▶ What you will do:
Retype each of the rows below line by line, keeping every character, break, and fragment unchanged.

(Provided data)

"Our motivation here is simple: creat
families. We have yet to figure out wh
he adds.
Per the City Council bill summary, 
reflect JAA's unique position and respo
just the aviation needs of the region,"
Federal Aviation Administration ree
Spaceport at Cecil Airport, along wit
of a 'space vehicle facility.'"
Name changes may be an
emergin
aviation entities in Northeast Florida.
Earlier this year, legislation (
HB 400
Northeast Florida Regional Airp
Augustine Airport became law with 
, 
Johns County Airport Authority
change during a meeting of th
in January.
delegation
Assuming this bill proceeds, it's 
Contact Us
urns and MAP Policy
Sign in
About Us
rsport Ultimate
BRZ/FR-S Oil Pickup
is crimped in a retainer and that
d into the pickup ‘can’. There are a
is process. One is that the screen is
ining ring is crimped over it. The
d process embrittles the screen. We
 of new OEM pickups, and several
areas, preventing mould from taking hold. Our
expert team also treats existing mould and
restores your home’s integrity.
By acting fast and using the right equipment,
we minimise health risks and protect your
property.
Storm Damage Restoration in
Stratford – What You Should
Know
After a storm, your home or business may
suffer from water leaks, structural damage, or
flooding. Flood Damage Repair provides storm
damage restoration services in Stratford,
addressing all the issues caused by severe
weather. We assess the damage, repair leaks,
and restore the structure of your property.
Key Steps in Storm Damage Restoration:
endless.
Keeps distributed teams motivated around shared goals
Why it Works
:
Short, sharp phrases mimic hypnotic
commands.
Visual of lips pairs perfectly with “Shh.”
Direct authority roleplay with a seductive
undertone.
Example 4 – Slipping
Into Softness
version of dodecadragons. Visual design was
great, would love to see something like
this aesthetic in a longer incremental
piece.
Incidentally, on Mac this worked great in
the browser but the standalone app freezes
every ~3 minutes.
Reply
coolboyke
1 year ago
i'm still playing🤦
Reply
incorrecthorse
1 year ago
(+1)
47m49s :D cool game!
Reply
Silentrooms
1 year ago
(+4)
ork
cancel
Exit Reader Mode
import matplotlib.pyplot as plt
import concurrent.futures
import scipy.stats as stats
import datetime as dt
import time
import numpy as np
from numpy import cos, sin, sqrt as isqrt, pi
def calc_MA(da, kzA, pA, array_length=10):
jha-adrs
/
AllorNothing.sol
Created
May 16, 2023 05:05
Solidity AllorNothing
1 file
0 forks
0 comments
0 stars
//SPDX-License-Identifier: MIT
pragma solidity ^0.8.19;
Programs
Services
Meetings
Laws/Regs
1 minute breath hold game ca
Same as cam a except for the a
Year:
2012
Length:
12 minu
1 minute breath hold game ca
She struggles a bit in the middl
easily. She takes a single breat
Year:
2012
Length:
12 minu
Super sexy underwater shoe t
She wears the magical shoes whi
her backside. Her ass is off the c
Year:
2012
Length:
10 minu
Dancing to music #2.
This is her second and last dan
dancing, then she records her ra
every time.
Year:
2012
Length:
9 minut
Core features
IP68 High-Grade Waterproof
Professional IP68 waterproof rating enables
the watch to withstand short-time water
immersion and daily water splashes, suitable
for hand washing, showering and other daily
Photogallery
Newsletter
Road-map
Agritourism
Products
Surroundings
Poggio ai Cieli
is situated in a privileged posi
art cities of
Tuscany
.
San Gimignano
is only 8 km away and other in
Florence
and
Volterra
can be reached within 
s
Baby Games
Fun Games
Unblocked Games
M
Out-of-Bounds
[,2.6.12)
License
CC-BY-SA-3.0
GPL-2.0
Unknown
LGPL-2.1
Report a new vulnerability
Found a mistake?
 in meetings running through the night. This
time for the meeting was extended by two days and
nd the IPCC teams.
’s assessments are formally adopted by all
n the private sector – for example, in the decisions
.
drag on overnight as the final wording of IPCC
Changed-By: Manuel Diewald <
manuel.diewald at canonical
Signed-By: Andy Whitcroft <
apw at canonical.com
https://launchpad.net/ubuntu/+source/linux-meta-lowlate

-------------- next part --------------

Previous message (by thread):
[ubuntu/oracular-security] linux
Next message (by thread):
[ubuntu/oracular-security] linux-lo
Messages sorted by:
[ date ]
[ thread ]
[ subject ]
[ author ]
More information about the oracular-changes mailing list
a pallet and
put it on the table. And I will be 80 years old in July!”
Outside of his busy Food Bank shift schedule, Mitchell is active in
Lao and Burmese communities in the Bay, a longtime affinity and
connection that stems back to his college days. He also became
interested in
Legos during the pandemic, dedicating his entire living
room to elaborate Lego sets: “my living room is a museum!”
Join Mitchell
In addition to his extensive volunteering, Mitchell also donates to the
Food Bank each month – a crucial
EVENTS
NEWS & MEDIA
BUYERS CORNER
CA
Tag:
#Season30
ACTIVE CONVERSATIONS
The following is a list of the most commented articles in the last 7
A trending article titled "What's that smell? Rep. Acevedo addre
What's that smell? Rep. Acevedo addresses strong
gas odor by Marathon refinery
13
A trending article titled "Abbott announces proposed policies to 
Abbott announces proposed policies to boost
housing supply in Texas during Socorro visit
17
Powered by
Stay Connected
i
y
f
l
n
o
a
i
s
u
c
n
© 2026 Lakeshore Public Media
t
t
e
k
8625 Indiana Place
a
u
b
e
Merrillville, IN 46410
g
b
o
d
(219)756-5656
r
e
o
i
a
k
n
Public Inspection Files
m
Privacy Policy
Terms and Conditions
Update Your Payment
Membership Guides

(End Provided data)

▶ Answer space:
"Our motivation here is simple: creat
families. We have yet to figure out wh
he adds.
Per the City Council bill summary, 
reflect JAA's unique position and respo
just the aviation needs of the region,"
Federal Aviation Administration ree
Spaceport at Cecil Airport, along wit
of a 'space vehicle facility.'"
Name changes may be an
emergin
aviation entities in Northeast Florida.
Earlier this year, legislation (
HB 400
Northeast Florida Regional Airp
Augustine Airport became law with 
, 
Johns County Airport Authority
change during a meeting of th
in January.
delegation
Assuming this bill proceeds, it's 
Contact Us
urns and MAP Policy
Sign in
About Us
rsport Ultimate
BRZ/FR-S Oil Pickup
is crimped in a retainer and that
d into the pickup ‘can’. There are a
is process. One is that the screen is
ining ring is crimped over it. The
d process embrittles the screen. We
 of new OEM pickups, and several
areas, preventing mould from taking hold. Our
expert team also treats existing mould and
restores your home’s integrity.
By acting fast and using the right equipment,
we minimise health risks and protect your
property.
Storm Damage Restoration in
Stratford – What You Should
Know
After a storm, your home or business may
suffer from water leaks, structural damage, or
flooding. Flood Damage Repair provides storm
damage restoration services in Stratford,
addressing all the issues caused by severe
weather. We assess the damage, repair leaks,
and restore the structure of your property.
Key Steps in Storm Damage Restoration:
endless.
Keeps distributed teams motivated around shared goals
Why it Works
:
Short, sharp phrases mimic hypnotic
commands.
Visual of lips pairs perfectly with “Shh.”
Direct authority roleplay with a seductive
undertone.
Example 4 – Slipping
Into Softness
version of dodecadragons. Visual design was
great, would love to see something like
this aesthetic in a longer incremental
piece.
Incidentally, on Mac this worked great in
the browser but the standalone app freezes
every ~3 minutes.
Reply
coolboyke
1 year ago
i'm still playing🤦
Reply
incorrecthorse
1 year ago
(+1)
47m49s :D cool game!
Reply
Silentrooms
1 year ago
(+4)
ork
cancel
Exit Reader Mode
import matplotlib.pyplot as plt
import concurrent.futures
import scipy.stats as stats
import datetime as dt
import time
import numpy as np
from numpy import cos, sin, sqrt as isqrt, pi
def calc_MA(da, kzA, pA, array_length=10):
jha-adrs
/
AllorNothing.sol
Created
May 16, 2023 05:05
Solidity AllorNothing
1 file
0 forks
0 comments
0 stars
//SPDX-License-Identifier: MIT
pragma solidity ^0.8.19;
Programs
Services
Meetings
Laws/Regs
1 minute breath hold game ca
Same as cam a except for the a
Year:
2012
Length:
12 minu
1 minute breath hold game ca
She struggles a bit in the middl
easily. She takes a single breat
Year:
2012
Length:
12 minu
Super sexy underwater shoe t
She wears the magical shoes whi
her backside. Her ass is off the c
Year:
2012
Length:
10 minu
Dancing to music #2.
This is her second and last dan
dancing, then she records her ra
every time.
Year:
2012
Length:
9 minut
Core features
IP68 High-Grade Waterproof
Professional IP68 waterproof rating enables
the watch to withstand short-time water
immersion and daily water splashes, suitable
for hand washing, showering and other daily
Photogallery
Newsletter
Road-map
Agritourism
Products
Surroundings
Poggio ai Cieli
is situated in a privileged posi
art cities of
Tuscany
.
San Gimignano
is only 8 km away and other in
Florence
and
Volterra
can be reached within 
s
Baby Games
Fun Games
Unblocked Games
M
Out-of-Bounds
[,2.6.12)
License
CC-BY-SA-3.0
GPL-2.0
Unknown
LGPL-2.1
Report a new vulnerability
Found a mistake?
 in meetings running through the night. This
time for the meeting was extended by two days and
nd the IPCC teams.
’s assessments are formally adopted by all
n the private sector – for example, in the decisions
.
drag on overnight as the final wording of IPCC
Changed-By: Manuel Diewald <
manuel.diewald at canonical
Signed-By: Andy Whitcroft <
apw at canonical.com
https://launchpad.net/ubuntu/+source/linux-meta-lowlate

-------------- next part --------------

Previous message (by thread):
[ubuntu/oracular-security] linux
Next message (by thread):
[ubuntu/oracular-security] linux-lo
Messages sorted by:
[ date ]
[ thread ]
[ subject ]
[ author ]
More information about the oracular-changes mailing list
a pallet and
put it on the table. And I will be 80 years old in July!”
Outside of his busy Food Bank shift schedule, Mitchell is active in
Lao and Burmese communities in the Bay, a longtime affinity and
connection that stems back to his college days. He also became
interested in
Legos during the pandemic, dedicating his entire living
room to elaborate Lego sets: “my living room is a museum!”
Join Mitchell
In addition to his extensive volunteering, Mitchell also donates to the
Food Bank each month – a crucial
EVENTS
NEWS & MEDIA
BUYERS CORNER
CA
Tag:
#Season30
ACTIVE CONVERSATIONS
The following is a list of the most commented articles in the last 7
A trending article titled "What's that smell? Rep. Acevedo addre
What's that smell? Rep. Acevedo addresses strong
gas odor by Marathon refinery
13
A trending article titled "Abbott announces proposed policies to 
Abbott announces proposed policies to boost
housing supply in Texas during Socorro visit
17
Powered by
Stay Connected
i
y
f
l
n
o
a
i
s
u
c
n
© 2026 Lakeshore Public Media
t
t
e
k
8625 Indiana Place
a
u
b
e
Merrillville, IN 46410
g
b
o
d
(219)756-5656
r
e
o
i
a
k
n
Public Inspection Files
m
Privacy Policy
Terms and Conditions
Update Your Payment
Membership Guides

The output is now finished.